# [What is being asked]
Could you return all of the entries below exactly, minus the pictures?

# [Task data]
-----
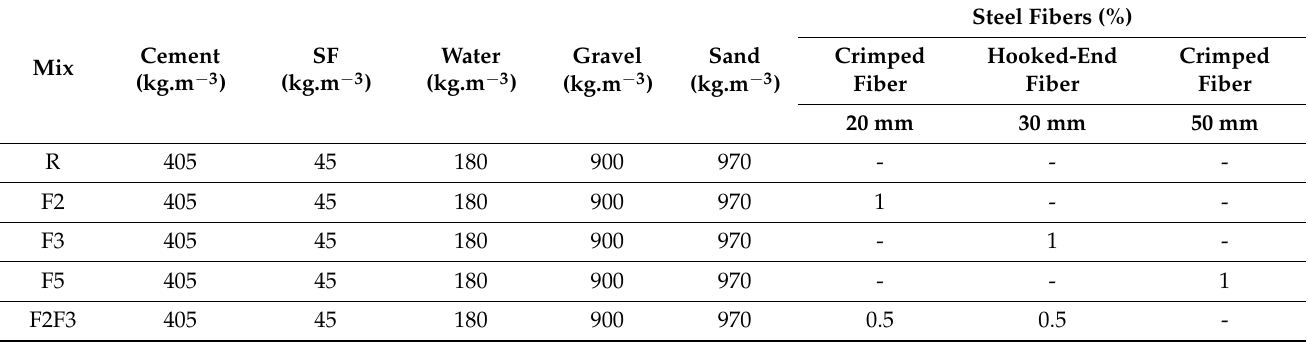
Table 5. Mixed proportions of concrete.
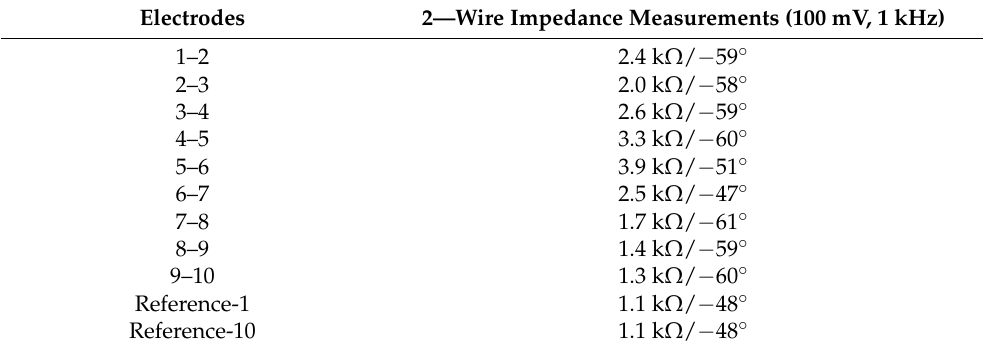
Table 3. Two-wire impedance measurements of the electrodes as dipoles for an implanted cuff in sheep .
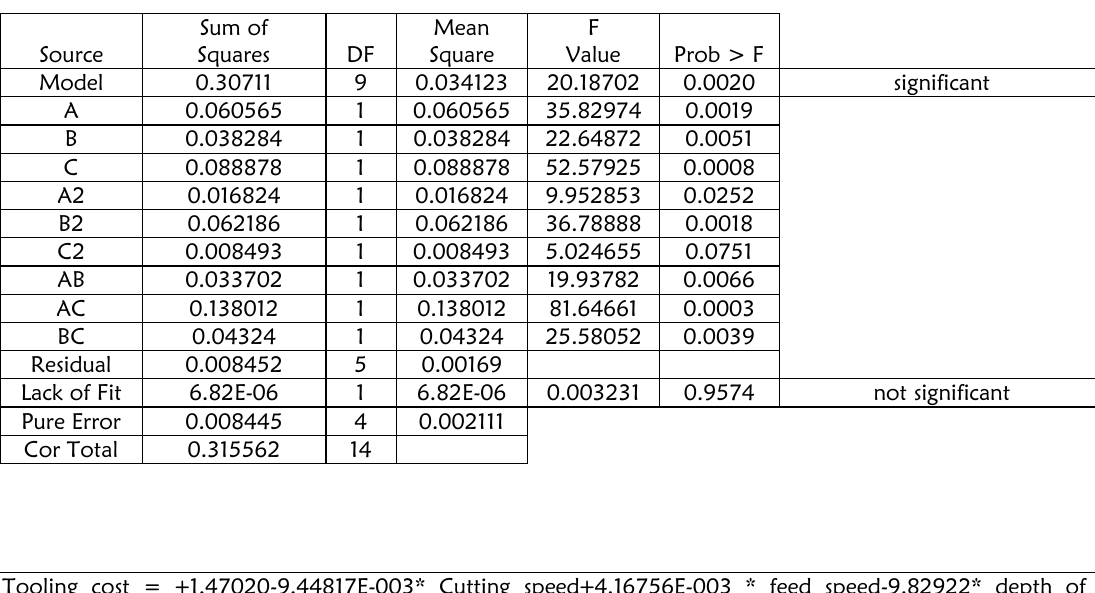
Table 3: ANOVA table for tooling cost.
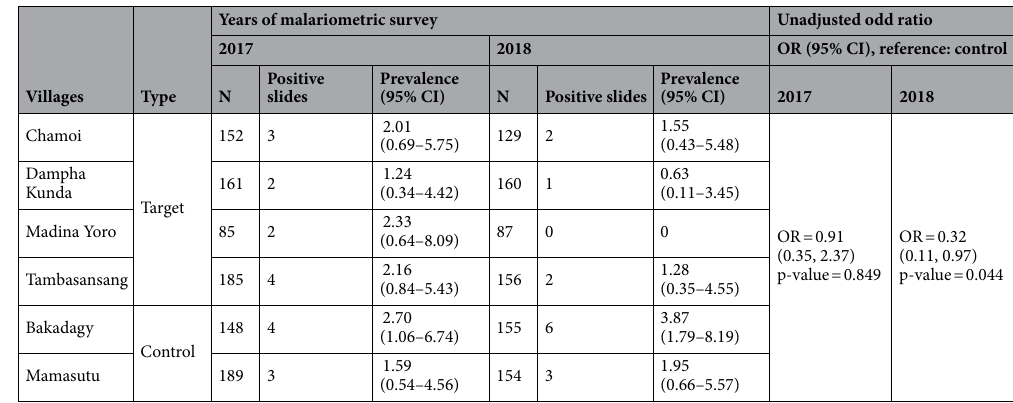
Table 3. Unadjusted Odd Ratio from logistic regression analysis of malaria prevalence in target and control arms.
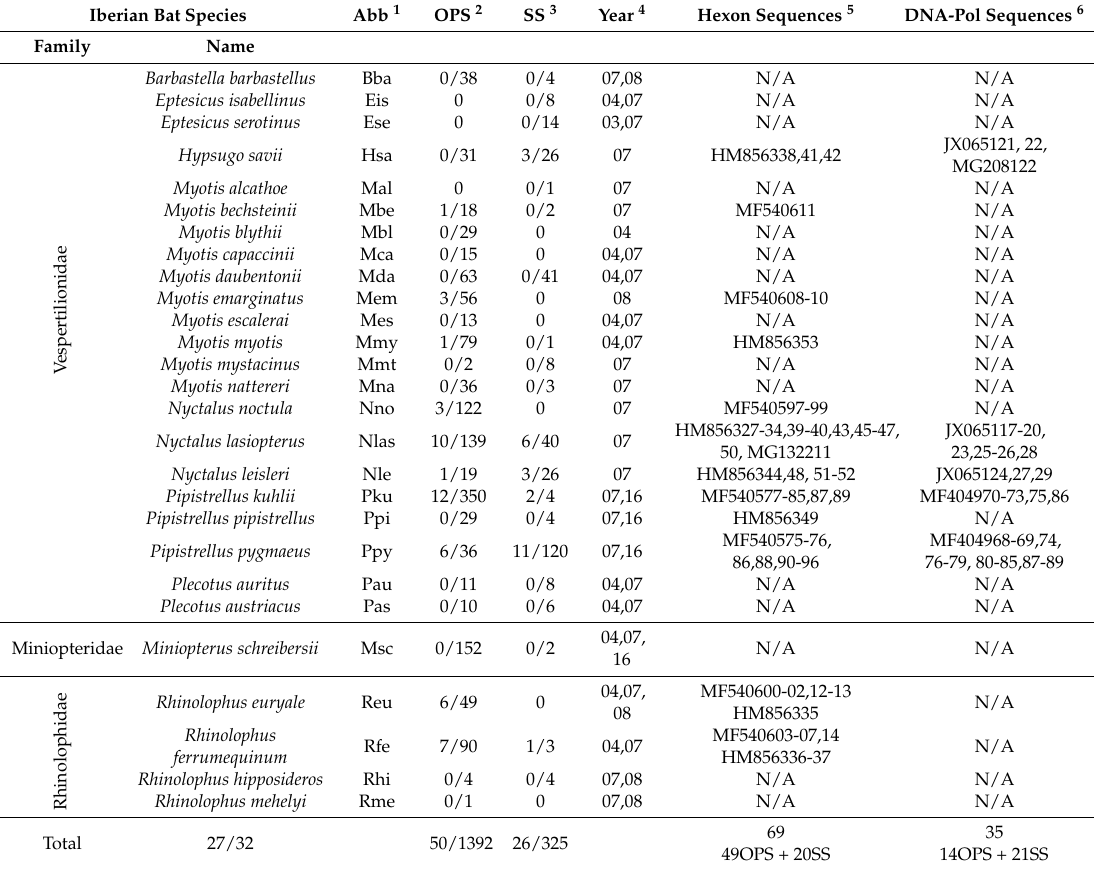
Table 1. Bat species studied, AdV positive results, year of capture and GenBank accession numbers. 5 GenBank Accession number for hexon sequences, 6 GenBank Accession number for DNA polymerase sequences. N/A: Not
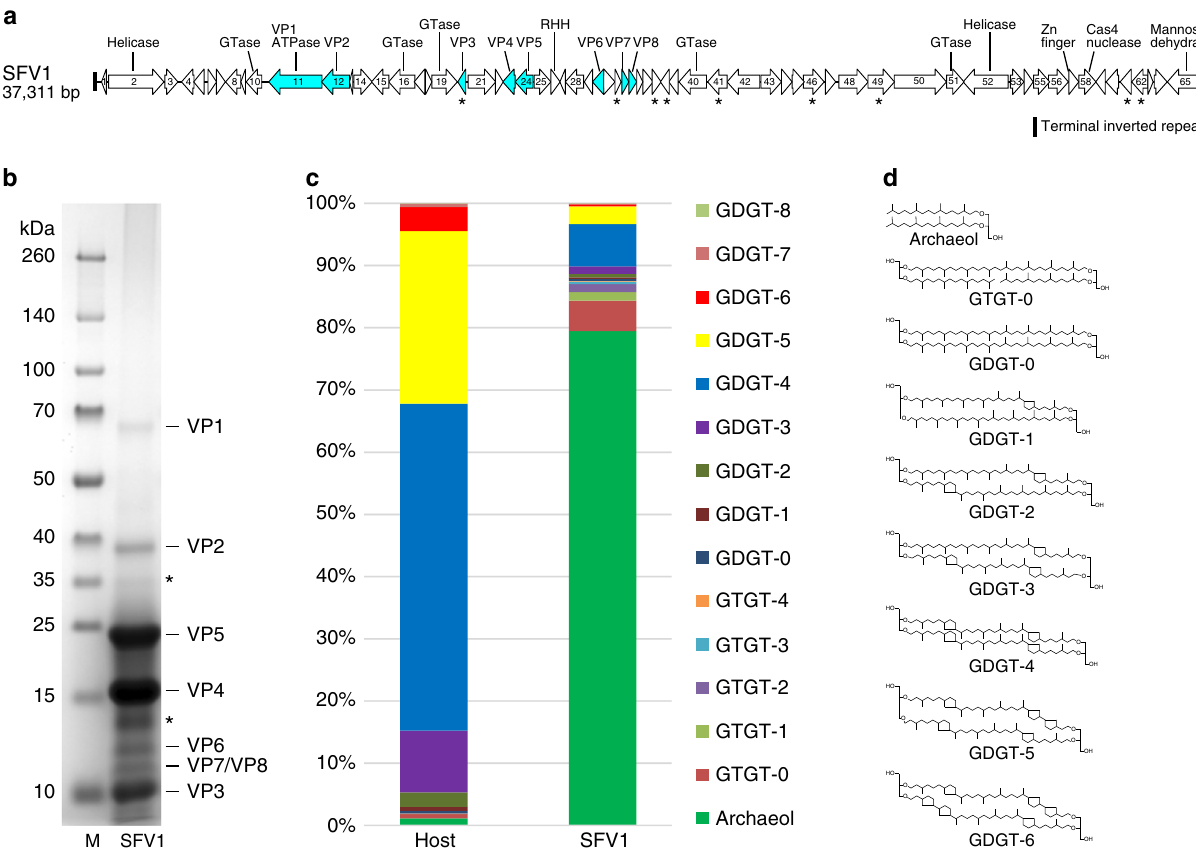
Fig. 2 Genes, proteins, and lipids of SFV1. a Genome map of SFV1. The ORFs are represented with arrows, indicating the direction of transcription. Genes encoding structural proteins are in blue, and ORFs containing predicted transmembrane domains are indicated by asterisks. b SDS-PAGE of SFV1 virion proteins stained with Coomassie brilliant blue. The VPs which were identi fi ed in proteins bands are indicated. The protein bands marked by asterisks contained a mixture of different VPs in comparable proportion. c Distribution of lipid species identi fi ed in S. shibatae BEU9 cells (Host) and SFV1 virions. d Chemical diagrams for the lipid species identi fi ed in SFV1 virions and S. shibatae BEU9 cells. M molecular mass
-----
# [Result of the exercise]
Table 5. Mixed proportions of concrete.
Table 3. Two-wire impedance measurements of the electrodes as dipoles for an implanted cuff in sheep .
Table 3: ANOVA table for tooling cost.
Table 3. Unadjusted Odd Ratio from logistic regression analysis of malaria prevalence in target and control arms.
Table 1. Bat species studied, AdV positive results, year of capture and GenBank accession numbers. 5 GenBank Accession number for hexon sequences, 6 GenBank Accession number for DNA polymerase sequences. N/A: Not
Fig. 2 Genes, proteins, and lipids of SFV1. a Genome map of SFV1. The ORFs are represented with arrows, indicating the direction of transcription. Genes encoding structural proteins are in blue, and ORFs containing predicted transmembrane domains are indicated by asterisks. b SDS-PAGE of SFV1 virion proteins stained with Coomassie brilliant blue. The VPs which were identi fi ed in proteins bands are indicated. The protein bands marked by asterisks contained a mixture of different VPs in comparable proportion. c Distribution of lipid species identi fi ed in S. shibatae BEU9 cells (Host) and SFV1 virions. d Chemical diagrams for the lipid species identi fi ed in SFV1 virions and S. shibatae BEU9 cells. M molecular mass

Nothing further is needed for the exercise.